Tweak the scores for match, mismatch and gaps and try to find a good setting.

In [0]:
smith_waterman = SmithWaterman(match_score=2,
                               mismatch_score=-1,
                               gap_score=-1,
                               n_max_alignments=1,
                               min_score_treshold=0)
line_form_func = lambda line:line.text_no_diacritics.split(' ')
alignments_outfile = 'alignments_word-based_without_diacritics'
target_lines = lines_chr_pat
source_lines_dict = {lines_medea[0].work_id:lines_medea}
alignments = find_line_to_line_alignments(target_lines, source_lines_dict, smith_waterman.align, 3, line_form_func)
save_alignments_html(alignments, target_lines, source_lines_dict, alignments_outfile, lambda line:line.text_raw.split(' '), 4)
HTML(filename='./'+ alignments_outfile + '.html')
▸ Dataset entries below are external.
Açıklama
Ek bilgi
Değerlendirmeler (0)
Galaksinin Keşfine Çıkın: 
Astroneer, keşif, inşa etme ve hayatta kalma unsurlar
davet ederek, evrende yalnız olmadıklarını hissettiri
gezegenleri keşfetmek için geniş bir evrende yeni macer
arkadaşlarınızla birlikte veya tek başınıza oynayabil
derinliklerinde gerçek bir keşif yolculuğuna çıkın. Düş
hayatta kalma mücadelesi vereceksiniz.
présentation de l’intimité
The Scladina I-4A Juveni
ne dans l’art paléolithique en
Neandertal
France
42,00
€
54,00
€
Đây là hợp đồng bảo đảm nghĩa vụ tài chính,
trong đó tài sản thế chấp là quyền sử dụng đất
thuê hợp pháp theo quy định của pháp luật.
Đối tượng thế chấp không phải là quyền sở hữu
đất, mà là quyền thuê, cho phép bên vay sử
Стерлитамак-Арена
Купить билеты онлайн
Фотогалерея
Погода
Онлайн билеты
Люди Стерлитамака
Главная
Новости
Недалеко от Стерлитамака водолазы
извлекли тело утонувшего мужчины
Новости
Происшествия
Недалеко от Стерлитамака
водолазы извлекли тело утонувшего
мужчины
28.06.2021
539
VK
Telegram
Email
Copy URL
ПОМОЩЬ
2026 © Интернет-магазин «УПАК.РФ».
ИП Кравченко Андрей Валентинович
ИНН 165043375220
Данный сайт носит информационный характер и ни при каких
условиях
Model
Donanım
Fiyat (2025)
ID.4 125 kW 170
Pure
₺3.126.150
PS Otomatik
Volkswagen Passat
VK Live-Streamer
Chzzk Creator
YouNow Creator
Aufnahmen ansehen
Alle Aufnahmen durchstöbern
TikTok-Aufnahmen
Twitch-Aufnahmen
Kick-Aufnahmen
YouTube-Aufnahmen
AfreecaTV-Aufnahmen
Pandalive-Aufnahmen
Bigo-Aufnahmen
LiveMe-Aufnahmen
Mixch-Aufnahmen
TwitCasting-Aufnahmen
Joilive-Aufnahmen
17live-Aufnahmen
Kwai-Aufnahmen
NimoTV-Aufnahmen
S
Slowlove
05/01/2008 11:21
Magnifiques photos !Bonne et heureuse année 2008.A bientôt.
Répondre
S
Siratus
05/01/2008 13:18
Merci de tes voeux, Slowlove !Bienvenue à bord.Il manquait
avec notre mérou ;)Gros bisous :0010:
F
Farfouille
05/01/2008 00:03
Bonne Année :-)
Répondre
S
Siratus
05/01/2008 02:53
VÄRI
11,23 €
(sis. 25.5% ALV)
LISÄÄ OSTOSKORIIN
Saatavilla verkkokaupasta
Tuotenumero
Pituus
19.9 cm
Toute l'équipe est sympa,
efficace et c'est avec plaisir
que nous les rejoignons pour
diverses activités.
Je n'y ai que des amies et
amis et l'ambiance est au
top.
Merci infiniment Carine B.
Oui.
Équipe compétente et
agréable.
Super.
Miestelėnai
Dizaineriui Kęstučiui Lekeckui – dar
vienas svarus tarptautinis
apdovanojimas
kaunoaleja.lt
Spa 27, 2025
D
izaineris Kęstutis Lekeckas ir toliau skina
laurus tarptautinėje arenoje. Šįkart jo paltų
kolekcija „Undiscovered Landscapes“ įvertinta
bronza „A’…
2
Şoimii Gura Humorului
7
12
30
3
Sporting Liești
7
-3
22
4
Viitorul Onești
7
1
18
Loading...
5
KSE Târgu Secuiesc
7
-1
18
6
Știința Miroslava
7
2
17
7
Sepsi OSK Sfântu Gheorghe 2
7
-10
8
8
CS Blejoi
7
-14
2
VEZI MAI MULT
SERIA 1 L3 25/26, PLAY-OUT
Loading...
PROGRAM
# 3) Advanced exercises and extensions

Now that you got the basic ideas and a feeling for how the algorithm behaves and how parameters affect the outputs, here are some suggestions how to further improve the software.




## Exercise 3.1: incorporating morphological information
Because 
Have a look at the formatting of the morphology data base files: 
```
<d>
  <token>
    <word-form-id>1</word-form-id>
    <word-form>ἀάατον</word-form>
    <word-form-without-diacritics>ααατον</word-form-without-diacritics>
    <lemma>ἀάατος</lemma>
    <lemma-without-diacritics>ααατος</lemma-without-diacritics>
    <morphological-analysis>a-s---fa-</morphological-analysis>
    <lemma-id>1</lemma-id>
    <translation>not to be injured, inviolable</translation>
    <dialect/>
  </token>
<t>
  <i>1</i>
  <f>ἀάατον</f>
  <b>ααατον</b>
  <l>ἀάατος</l>
  <e>ααατος</e>
  <p>a-s---fa-</p>
  <d>1</d>
  <s>not to be injured, inviolable</s>
  <a/>
</t>
```



Steps:
- load morphological data base from GitHub
- Map all words to their lemmatized form
- Find alignments using the lemmas


In [0]:
# download files if not present
!([ ! -f MorpheusGreek1-319492.xml ]) && wget https://raw.githubusercontent.com/gcelano/MorpheusGreekUnicode/master/MorpheusGreek1-319492.xml
!([ ! -f MorpheusGreek319493-638984.xml ]) && wget https://raw.githubusercontent.com/gcelano/MorpheusGreekUnicode/master/MorpheusGreek319493-638984.xml
!([ ! -f MorpheusGreek638985-958476.xml ]) && wget https://raw.githubusercontent.com/gcelano/MorpheusGreekUnicode/master/MorpheusGreek638985-958476.xml
morph_xml_fnames = ['MorpheusGreek1-319492.xml',
                    'MorpheusGreek319493-638984.xml',
                    'MorpheusGreek638985-958476.xml']

# load data base
morph_dict, max_id = load_morphology(morph_xml_fnames, False)
print('{} lemmas loaded'.format(max_id))

# add all words of Christus Patiens and Medea that were not in the data base
m = max_id
max_id = add_lemma_ids(lines_chr_pat, morph_dict, max_id, False)
print('{} lemmas added by Christus Patiens'.format(max_id - m))
m = max_id
max_id = add_lemma_ids(lines_medea, morph_dict, max_id, False)
print('{} lemmas added by Medea'.format(max_id - m))
print('{} total lemmas'.format(max_id))



## Exercise 3.2: Word count statistics
Modify the alignment scoring by introducing a weighted matching score scheme, where frequent (but potentially uninteresting) words get lower match scores and rare, (but potentially interesting words) get higher match scores.


## Exercise 3.3: Alternative alignment algorithms
Create an alternative alignment function, e.g. by just counting same words in lines to be matched, without taking care of the ordering of words. Does this improve the results? In which situations?